Task prompt: For the records below, print the lines from the line with "15: (279, 268)" through the line with "38: (33, 425)" exactly as written; include both end lines and exclude the rest.

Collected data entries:
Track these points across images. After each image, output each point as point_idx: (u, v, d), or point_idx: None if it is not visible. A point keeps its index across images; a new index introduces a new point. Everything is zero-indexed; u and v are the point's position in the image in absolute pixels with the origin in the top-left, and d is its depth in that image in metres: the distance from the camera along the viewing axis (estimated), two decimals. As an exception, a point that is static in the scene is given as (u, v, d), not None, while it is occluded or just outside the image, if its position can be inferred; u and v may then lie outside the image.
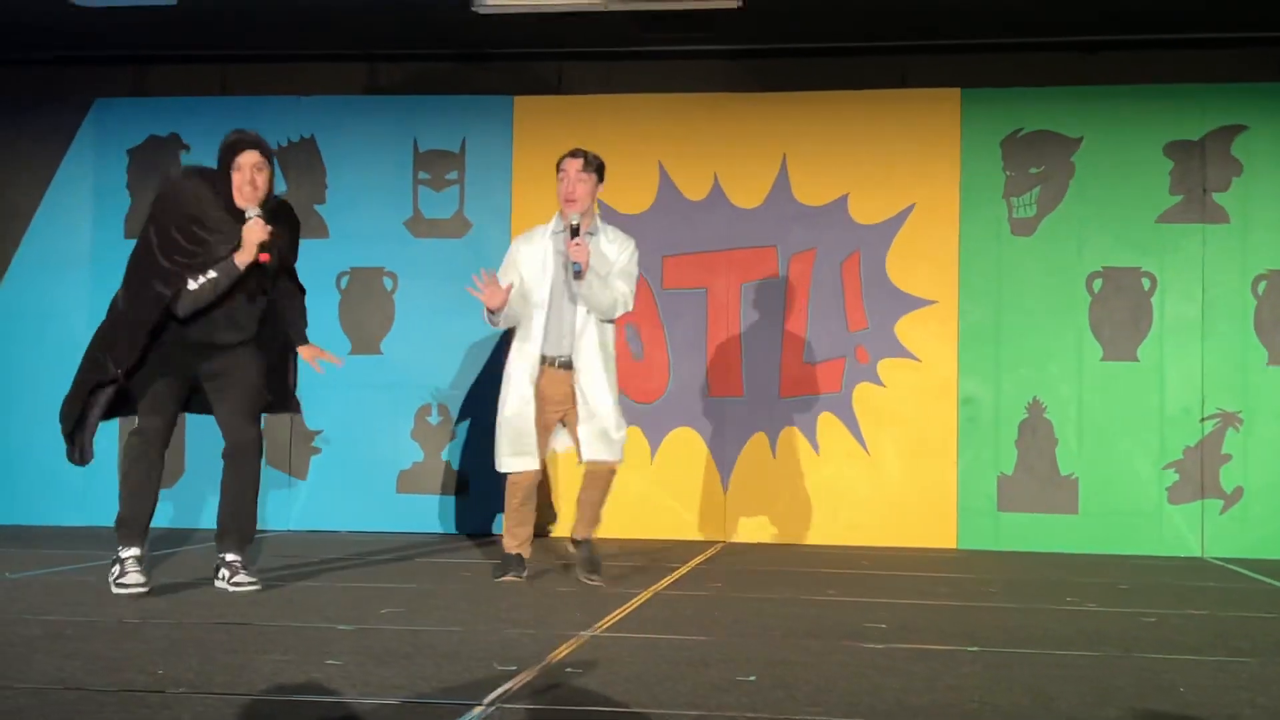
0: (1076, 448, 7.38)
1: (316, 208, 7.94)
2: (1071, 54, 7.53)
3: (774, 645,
...
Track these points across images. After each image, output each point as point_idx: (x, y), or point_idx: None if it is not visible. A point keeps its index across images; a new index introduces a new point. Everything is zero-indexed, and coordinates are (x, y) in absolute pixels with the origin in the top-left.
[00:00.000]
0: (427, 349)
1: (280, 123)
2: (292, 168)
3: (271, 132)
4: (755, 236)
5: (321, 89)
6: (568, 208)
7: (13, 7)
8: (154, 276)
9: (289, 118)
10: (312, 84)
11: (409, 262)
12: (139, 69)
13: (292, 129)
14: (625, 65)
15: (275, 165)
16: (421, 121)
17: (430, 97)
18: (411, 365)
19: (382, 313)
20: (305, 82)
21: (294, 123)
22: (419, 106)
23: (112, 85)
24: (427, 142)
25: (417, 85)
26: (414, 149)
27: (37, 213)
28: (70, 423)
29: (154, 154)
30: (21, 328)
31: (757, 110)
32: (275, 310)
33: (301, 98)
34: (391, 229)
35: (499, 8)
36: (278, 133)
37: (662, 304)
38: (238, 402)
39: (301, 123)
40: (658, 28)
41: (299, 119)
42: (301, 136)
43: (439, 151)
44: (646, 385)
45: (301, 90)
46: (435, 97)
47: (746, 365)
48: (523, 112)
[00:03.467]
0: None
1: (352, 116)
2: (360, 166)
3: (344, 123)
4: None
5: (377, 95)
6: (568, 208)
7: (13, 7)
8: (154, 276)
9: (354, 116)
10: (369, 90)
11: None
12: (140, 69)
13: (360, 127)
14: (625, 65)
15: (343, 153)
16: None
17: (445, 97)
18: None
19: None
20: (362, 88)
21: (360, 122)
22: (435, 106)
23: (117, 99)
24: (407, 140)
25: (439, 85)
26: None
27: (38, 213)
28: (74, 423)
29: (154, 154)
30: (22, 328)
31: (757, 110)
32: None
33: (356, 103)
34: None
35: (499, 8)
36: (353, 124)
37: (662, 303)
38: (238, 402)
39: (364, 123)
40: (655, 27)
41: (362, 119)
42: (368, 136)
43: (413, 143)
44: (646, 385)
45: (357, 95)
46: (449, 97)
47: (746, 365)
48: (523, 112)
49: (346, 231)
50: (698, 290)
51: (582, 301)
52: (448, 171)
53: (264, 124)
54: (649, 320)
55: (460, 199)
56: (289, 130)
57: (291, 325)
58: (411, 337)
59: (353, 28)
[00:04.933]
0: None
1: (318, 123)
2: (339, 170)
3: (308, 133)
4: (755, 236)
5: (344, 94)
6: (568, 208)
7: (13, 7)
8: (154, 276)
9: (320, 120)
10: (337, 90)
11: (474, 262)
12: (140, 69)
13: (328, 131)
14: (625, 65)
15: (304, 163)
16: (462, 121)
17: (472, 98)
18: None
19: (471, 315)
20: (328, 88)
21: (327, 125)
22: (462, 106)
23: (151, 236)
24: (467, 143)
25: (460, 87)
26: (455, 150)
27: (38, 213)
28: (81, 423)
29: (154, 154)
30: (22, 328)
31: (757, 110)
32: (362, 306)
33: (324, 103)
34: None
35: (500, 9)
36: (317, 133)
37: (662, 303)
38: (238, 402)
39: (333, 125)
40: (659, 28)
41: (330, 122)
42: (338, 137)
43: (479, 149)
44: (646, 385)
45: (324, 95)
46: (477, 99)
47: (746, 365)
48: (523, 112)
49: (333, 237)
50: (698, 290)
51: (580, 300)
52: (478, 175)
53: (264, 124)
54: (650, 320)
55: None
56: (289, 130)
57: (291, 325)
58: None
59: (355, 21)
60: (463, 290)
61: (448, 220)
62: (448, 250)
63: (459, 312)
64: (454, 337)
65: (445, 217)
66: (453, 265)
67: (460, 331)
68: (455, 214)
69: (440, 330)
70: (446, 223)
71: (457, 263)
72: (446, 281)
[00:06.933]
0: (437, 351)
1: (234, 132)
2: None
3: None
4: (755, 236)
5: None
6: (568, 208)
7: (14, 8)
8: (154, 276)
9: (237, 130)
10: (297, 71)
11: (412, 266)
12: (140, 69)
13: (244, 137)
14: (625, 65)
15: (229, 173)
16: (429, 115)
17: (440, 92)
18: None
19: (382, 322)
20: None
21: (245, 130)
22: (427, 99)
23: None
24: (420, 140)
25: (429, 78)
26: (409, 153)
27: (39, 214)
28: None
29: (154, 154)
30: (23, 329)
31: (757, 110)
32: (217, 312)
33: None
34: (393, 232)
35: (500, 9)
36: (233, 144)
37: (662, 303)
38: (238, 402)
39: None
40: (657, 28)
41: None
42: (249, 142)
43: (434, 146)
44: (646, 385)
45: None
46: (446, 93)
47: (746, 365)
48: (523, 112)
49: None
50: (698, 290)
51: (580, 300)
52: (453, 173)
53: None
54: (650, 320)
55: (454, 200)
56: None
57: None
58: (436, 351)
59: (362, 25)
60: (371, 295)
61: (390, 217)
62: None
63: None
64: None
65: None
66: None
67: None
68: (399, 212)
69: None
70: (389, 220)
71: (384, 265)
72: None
---
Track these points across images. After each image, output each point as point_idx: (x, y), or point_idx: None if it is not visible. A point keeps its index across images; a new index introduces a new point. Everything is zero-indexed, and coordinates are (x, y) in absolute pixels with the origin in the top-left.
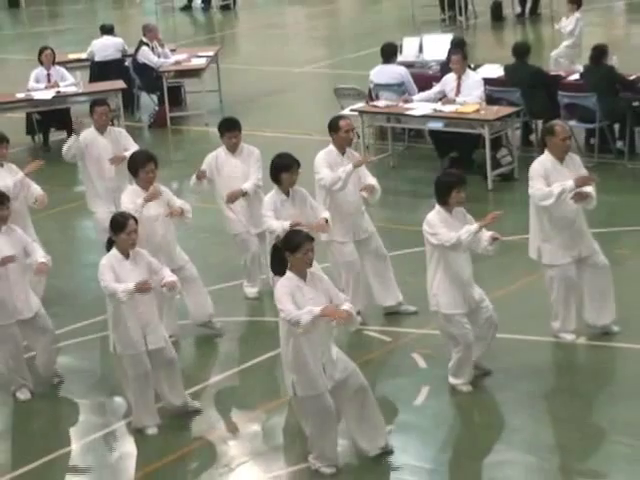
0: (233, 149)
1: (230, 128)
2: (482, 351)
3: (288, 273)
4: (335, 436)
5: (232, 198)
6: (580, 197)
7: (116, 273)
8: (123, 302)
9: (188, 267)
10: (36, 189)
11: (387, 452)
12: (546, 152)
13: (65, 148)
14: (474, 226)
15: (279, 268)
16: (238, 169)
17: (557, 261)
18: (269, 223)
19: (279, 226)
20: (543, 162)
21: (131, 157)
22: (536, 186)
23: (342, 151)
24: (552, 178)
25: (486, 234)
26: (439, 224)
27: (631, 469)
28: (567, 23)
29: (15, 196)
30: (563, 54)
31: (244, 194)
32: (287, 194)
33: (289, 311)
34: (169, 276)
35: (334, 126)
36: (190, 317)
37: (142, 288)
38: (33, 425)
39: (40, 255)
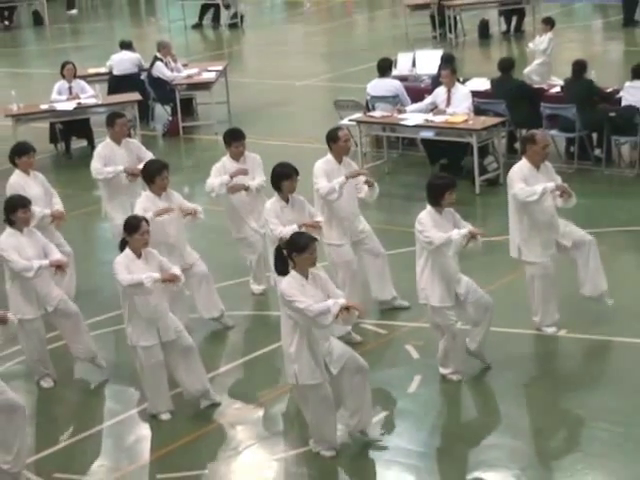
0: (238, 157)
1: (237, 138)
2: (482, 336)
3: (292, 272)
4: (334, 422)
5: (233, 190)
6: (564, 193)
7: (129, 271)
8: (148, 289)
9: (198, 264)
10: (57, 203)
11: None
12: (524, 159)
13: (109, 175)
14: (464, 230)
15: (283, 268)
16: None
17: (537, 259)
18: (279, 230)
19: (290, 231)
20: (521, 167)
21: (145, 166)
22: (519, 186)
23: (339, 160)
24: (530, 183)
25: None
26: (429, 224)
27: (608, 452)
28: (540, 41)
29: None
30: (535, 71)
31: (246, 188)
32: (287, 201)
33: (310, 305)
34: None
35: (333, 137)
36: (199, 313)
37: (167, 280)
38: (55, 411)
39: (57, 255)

Response area:
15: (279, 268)
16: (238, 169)
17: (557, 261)
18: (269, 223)
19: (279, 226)
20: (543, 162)
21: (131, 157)
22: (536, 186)
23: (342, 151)
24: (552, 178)
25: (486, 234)
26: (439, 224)
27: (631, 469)
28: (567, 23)
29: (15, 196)
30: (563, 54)
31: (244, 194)
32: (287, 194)
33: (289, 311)
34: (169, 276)
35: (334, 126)
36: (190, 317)
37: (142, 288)
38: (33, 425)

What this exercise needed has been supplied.